— Суммы предавать гласности будешь ты, Гуц. Зачтешь, кому по двадцать рублей, а мельче суммы уже не указывай, читай только фамилии.
То есть: пусть начальство из области думает, что мельче двадцати рублей премий нет. Пусть оценит и умилится. (Представляете, не приехал никто из Москвы! Представляете, какие суммы зачли бы тогда?)
Гуц огласил. Зал аплодировал. В столовой накрыли столы. Было празднично. Был полночный мужской ажиотаж с потреблением закусок и водок.
И наряду с начальством из «Главсибугля» шахтеры также поверили, что им причитаются премии по двадцать рублей.
Но из окошечка кассы на другой день, когда топливные столпы попрощались, людям стали высовывать пятирублевки и вразумили:
— Это, Сидоров, было только зачитано так — по двадцатке. Для торжества момента. Знамя, понимаешь, вручают, вот и зачли. А объективно — пятерка.
— Да, — сказал Сидоров. — Сволочное, я вижу, дельце. Ладно б так, не касаемо к знамени. Обжуленным герой угледобычи может быть, а оплеванным — ему не подходит! Мне как теперь себя уважать?
И вне зависимости от того, кто получил двадцать рублей, а кто пять, все шахтеры скрежетнули зубами. А почему?
У людей есть понятие: касса, бюджет. Они восполнимы. Похищенная кем-то пятерка не пробьет тут вечную брешь.
Но есть другое понятие: моральный бюджет человека. Нравственная касса личности. Душевный баланс индивидуума. Эти бюджет, касса, баланс открыты лишь для вложений. Каждый в меру своей чуткости и человечности волен делать вложения. Но изымать отсюда нельзя ничего. Это больно. Больно надолго, каким бы малым изъятое ни было. И его ничем не восполнить.
Хотя директор разреза Кредо и не думал ничего восполнять по линии рабочих моральных бюджетов. Пренебрег фактом ввиду очевидной малости. Другое дело — простой вагонов. Это проблема. Производство, оно держится не психологией. Технологией!
Пусть где-то возятся с этими мелочами по созданию настроений веселости и доверия. У бразильцев действует психолог при сборной команде, именно — Гослинг. Вместо взбучки перед игрой всех усадит в кружок, попоют развязные песенки, игровой тонус подымут да с тем и задерут под сухие 3:0 всесоюзную сборную. Актеры то же самое, на настроениях все, сегодня вытанцовывается, завтра, видишь ли, не вытанцовывается. Дисциплиной, надо быть, не прижаты, распускают капризы.

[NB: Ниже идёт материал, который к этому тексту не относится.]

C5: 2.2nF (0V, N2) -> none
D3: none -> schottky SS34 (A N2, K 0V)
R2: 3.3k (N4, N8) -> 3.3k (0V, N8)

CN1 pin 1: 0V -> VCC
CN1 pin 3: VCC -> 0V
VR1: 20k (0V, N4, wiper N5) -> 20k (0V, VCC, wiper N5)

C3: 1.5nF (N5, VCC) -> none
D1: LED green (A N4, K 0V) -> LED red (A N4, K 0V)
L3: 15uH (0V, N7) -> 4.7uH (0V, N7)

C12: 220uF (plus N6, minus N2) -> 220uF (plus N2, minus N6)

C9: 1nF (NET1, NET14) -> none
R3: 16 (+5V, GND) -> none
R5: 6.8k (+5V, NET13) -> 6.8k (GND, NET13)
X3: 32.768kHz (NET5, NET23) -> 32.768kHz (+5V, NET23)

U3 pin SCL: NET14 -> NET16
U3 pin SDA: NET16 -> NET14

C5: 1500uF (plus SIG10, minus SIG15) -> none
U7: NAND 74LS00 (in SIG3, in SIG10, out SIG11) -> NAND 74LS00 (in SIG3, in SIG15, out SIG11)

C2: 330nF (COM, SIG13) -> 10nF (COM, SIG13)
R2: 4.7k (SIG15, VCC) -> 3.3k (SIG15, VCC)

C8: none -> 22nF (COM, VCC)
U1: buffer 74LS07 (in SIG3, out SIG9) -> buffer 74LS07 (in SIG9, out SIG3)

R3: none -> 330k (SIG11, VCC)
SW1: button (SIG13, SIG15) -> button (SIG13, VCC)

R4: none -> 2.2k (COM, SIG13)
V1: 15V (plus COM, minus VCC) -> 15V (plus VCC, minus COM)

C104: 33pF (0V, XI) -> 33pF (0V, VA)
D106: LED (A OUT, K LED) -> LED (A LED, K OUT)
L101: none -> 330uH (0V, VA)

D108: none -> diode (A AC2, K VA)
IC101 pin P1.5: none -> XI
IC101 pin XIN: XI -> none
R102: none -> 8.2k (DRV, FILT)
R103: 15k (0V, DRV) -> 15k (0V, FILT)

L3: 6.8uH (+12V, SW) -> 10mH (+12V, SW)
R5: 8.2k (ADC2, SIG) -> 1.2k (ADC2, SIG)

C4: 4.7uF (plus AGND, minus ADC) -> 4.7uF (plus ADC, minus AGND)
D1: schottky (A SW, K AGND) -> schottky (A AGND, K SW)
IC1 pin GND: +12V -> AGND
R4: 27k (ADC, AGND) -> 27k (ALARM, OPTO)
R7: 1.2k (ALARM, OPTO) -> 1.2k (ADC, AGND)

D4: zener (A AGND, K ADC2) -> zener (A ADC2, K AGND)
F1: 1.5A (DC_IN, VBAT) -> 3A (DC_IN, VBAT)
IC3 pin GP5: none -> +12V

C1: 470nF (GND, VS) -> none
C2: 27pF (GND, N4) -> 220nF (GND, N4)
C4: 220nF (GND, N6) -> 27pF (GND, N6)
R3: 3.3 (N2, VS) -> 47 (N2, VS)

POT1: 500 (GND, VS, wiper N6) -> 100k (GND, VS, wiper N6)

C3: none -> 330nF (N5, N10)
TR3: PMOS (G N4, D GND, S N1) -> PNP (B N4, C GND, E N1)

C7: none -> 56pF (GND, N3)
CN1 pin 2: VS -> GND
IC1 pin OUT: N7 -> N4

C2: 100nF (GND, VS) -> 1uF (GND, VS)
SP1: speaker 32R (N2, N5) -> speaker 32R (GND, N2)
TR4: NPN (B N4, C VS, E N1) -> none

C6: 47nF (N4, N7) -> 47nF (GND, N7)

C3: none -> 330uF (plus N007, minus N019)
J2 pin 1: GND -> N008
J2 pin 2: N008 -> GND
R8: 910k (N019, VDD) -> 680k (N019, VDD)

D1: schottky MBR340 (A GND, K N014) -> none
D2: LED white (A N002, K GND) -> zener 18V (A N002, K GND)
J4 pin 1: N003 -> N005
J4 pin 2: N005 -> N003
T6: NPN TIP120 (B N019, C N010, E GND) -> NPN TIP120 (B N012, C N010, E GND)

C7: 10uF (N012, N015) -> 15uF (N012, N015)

А какие настроения, скажем, на шахте, в заводе?
Не место тут настроениям. Мало ли, что на многих заводах уже узаконена должность психолога. Вывих это. Метания. Гримасы прогресса. Проще надо, любезные, проще. Коли ты рабочий, бери инструмент, исполняй свою функцию! Без штучек и мучек. И нечего рассусоливать: настроения города, производства, коллектива, психологический криз… Гиль. Чепуха! Кризы побоку, а гони свою функцию!
И функционер Иван Кредо мне сказал напрямки:
— Ну, не так зачли приказ, ну и что?
— Так ведь накопление обид у людей в организме. Будет похуже отложения солей. И на показателях скажется.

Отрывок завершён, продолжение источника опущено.